Knowing Your Voice

Posted By: Quentin Liggins AASPA Blog,

COVID-19 has exposed antiquated systems and structures in our education system. As we accelerate into a new normal that includes a much heavier focus on managing the health and safety of our students and staff, an effective message is more critical than ever. Many Talent leaders in Education move swiftly to drafting the message to their constituency on any strategic pivot. Though reasonable and often admirable, acting quickly can result in a message that fails to resonate with one’s target audience. Moving forward, leaders should ensure their message reflects the best of what our Education system has to offer by: communicating intentions, decisions, and thought processes. Moreover this can be accomplished by Reflection, Assessment, Crafting, and Execution. 


Knowing your voice takes intentional reflection. Beginning this process a leader must ask themselves: “what are my values as an individual?” This question will begin the opening of new understandings on how the leader approaches any work or problem. By extension, the leader should ask themselves: “what are the values of the organization?” If there is a serious misalignment, no message will be effective as the tone will be disingenuous. However, if the leader and the organization are aligned in values, a clear message can begin to take root.


Moving beyond values, the leader tasked with crafting the message must know the district’s unique value proposition to the community. Educating all students effectively should be the commonly understood community contribution, however, each educational institution offers something unique that allows children to flourish. Capturing that essence of the district in a few words moves the writer to a place of strength when crafting the message. Furthermore, this understanding provides a framework for the author to assess prior messages to best understand their effectiveness reflecting the uniqueness of the organization.

(Extracted page text data)

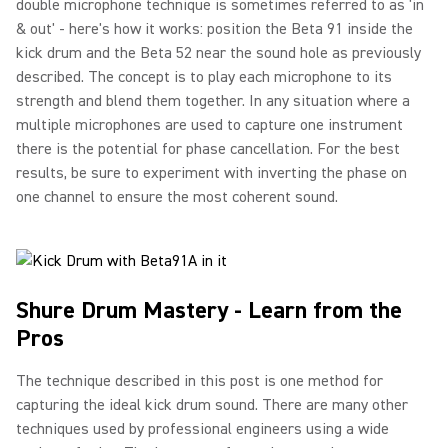
double microphone technique is sometimes referred to as 'in
& out' - here's how it works: position the Beta 91 inside the
kick drum and the Beta 52 near the sound hole as previously
described. The concept is to play each microphone to its
strength and blend them together. In any situation where a
multiple microphones are used to capture one instrument
there is the potential for phase cancellation. For the best
results, be sure to experiment with inverting the phase on
one channel to ensure the most coherent sound.
Shure Drum Mastery - Learn from the
Pros
The technique described in this post is one method for
capturing the ideal kick drum sound. There are many other
techniques used by professional engineers using a wide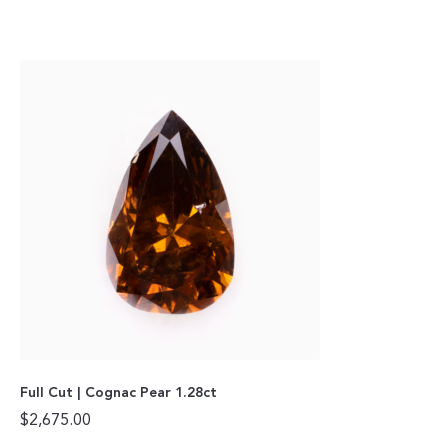
Full Cut | Cognac Pear 1.28ct
$
2,675.00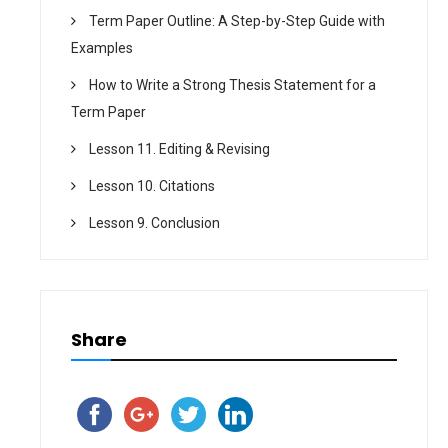
Term Paper Outline: A Step-by-Step Guide with
Examples
How to Write a Strong Thesis Statement for a
Term Paper
Lesson 11. Editing & Revising
Lesson 10. Citations
Lesson 9. Conclusion
Share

** ACTIONS TO TAKE **
a - According to the blog post on knowing your voice, what four steps can leaders use to make their message reflect the best of the education system?
b - Reproduce the part of the blog post on knowing your voice that opens with the words containing "Posted By: Quentin" and closes with "Crafting, and Execution.".
c - Pick up the blog post on knowing your voice after its last sentence and continue writing it.

** ANSWERS **
a - Reflection, Assessment, Crafting, and Execution.

b -
Posted By: Quentin Liggins AASPA Blog,

COVID-19 has exposed antiquated systems and structures in our education system. As we accelerate into a new normal that includes a much heavier focus on managing the health and safety of our students and staff, an effective message is more critical than ever. Many Talent leaders in Education move swiftly to drafting the message to their constituency on any strategic pivot. Though reasonable and often admirable, acting quickly can result in a message that fails to resonate with one’s target audience. Moving forward, leaders should ensure their message reflects the best of what our Education system has to offer by: communicating intentions, decisions, and thought processes. Moreover this can be accomplished by Reflection, Assessment, Crafting, and Execution.

c -
            With the clarity of values and contributions to the community, the author can begin crafting the message. The steps prior to the initial draft ensure the tone of the message is authentic. When drafting the author should consider the learnings from their assessment of prior messages to the targeted audience. Which of the prior communications inspired action? Which messages left no confusion? Why? Pushing through to salient points while answering each question helps the author ensure the appropriate composition best practices for their audience. In our current context, brevity and clarity are paramount. Therefore, being clear on what is critical to be shared and with whom limits time needed for clarification.


            Though self explanatory in many ways, the message must be delivered. In an ever evolving context, today’s well crafted message - if not shared in a timely fashion - will be drained of its effectiveness. Executing on the sharing of the communication is critical to advance the understanding of any change. Without clarity from a leader, constituents will undoubtedly create their own story. Failure to move at this stage can be as devastating as any other. Though conditions may change that call for a new message, failure to share the current understanding is rarely ideal.

            Delivering messages internally or externally requires institutional and individual vulnerability. Bringing people into the journey of decision-making is critical to create collective action. Educational institutions are safe havens and beacons in communities across the country. Continuing to foster trust and support is possible. One step is value-aligned clear messaging.